▶ **WORK TO COMPLETE**: For the word "wage", state how many lines of the listing below contain it. Give the number and nothing more.

▶ **DATA TO PROCESS**:
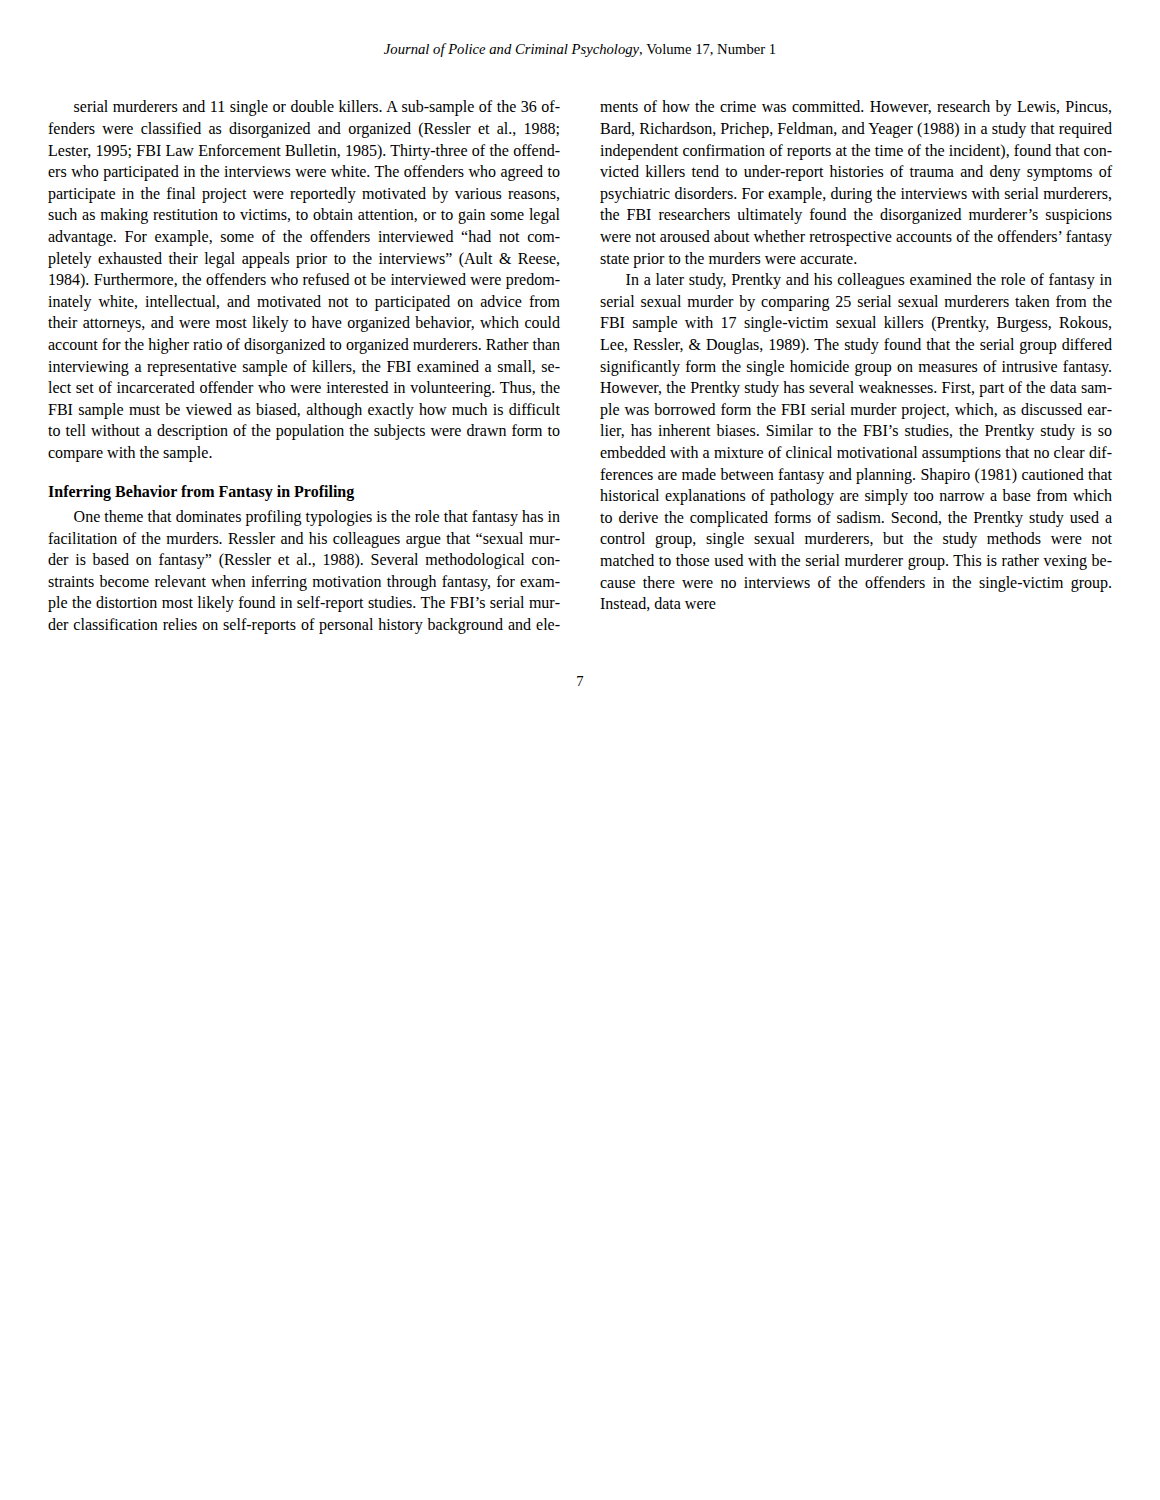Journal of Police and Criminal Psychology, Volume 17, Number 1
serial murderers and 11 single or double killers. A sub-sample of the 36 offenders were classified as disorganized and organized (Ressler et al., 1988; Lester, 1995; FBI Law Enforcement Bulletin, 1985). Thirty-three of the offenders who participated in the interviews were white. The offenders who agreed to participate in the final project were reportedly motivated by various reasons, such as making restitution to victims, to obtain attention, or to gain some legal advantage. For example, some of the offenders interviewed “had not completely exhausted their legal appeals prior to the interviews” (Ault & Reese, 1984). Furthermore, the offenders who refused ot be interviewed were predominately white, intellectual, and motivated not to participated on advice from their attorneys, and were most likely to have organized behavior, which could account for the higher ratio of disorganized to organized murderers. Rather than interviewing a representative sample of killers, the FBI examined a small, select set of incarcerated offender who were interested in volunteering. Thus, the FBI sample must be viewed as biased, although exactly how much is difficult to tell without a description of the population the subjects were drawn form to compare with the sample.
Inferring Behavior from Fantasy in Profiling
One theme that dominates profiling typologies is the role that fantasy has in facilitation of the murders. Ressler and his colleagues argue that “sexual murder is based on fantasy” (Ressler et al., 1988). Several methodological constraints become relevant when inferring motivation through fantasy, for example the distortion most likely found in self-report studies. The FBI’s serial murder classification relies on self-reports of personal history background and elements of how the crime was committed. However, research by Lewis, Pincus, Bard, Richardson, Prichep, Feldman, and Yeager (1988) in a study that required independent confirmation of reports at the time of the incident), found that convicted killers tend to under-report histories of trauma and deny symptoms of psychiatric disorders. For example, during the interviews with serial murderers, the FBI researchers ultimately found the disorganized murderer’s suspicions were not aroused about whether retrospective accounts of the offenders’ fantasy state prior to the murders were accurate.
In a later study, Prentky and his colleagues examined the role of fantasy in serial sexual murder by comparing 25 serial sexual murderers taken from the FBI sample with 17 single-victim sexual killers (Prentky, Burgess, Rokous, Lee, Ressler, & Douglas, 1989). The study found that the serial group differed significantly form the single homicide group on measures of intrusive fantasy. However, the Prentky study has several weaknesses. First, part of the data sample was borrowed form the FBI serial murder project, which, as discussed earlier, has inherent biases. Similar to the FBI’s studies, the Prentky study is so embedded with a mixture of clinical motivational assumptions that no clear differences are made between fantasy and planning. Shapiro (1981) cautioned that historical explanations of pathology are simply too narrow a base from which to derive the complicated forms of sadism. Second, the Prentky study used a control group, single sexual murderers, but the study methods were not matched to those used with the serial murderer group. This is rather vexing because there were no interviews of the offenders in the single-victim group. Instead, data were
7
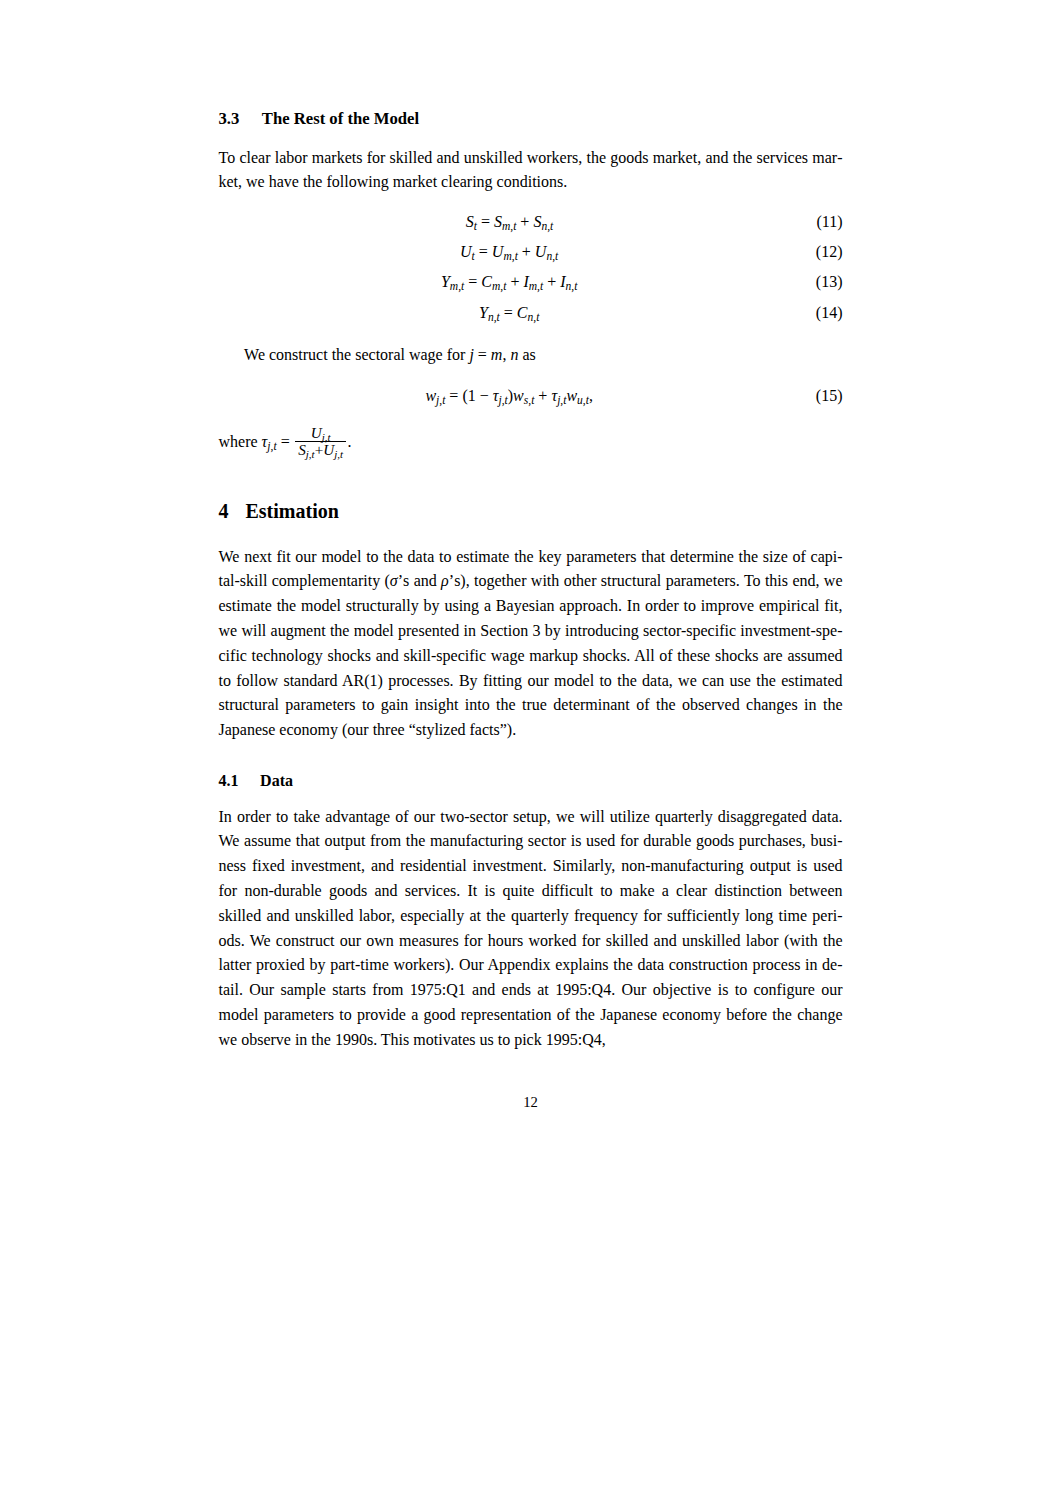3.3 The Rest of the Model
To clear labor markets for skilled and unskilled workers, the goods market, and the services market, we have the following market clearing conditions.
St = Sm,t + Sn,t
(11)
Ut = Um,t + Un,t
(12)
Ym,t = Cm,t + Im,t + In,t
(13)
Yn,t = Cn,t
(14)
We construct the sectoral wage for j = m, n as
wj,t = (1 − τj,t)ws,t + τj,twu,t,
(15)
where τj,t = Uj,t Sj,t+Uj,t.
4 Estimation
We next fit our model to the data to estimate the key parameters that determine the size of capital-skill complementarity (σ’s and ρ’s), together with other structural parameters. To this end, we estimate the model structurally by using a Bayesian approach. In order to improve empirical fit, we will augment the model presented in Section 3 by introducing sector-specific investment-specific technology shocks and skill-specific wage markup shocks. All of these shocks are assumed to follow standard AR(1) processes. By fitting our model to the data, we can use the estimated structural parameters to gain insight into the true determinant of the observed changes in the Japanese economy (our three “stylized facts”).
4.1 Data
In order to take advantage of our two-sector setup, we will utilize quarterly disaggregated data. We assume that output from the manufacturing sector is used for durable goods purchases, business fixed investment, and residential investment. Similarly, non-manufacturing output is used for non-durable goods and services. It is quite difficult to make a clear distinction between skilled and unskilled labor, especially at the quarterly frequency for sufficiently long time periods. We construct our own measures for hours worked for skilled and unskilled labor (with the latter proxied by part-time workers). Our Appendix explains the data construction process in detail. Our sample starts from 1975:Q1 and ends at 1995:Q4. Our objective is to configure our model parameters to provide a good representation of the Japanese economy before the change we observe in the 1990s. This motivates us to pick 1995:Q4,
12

▶ **THE ANSWER**: 2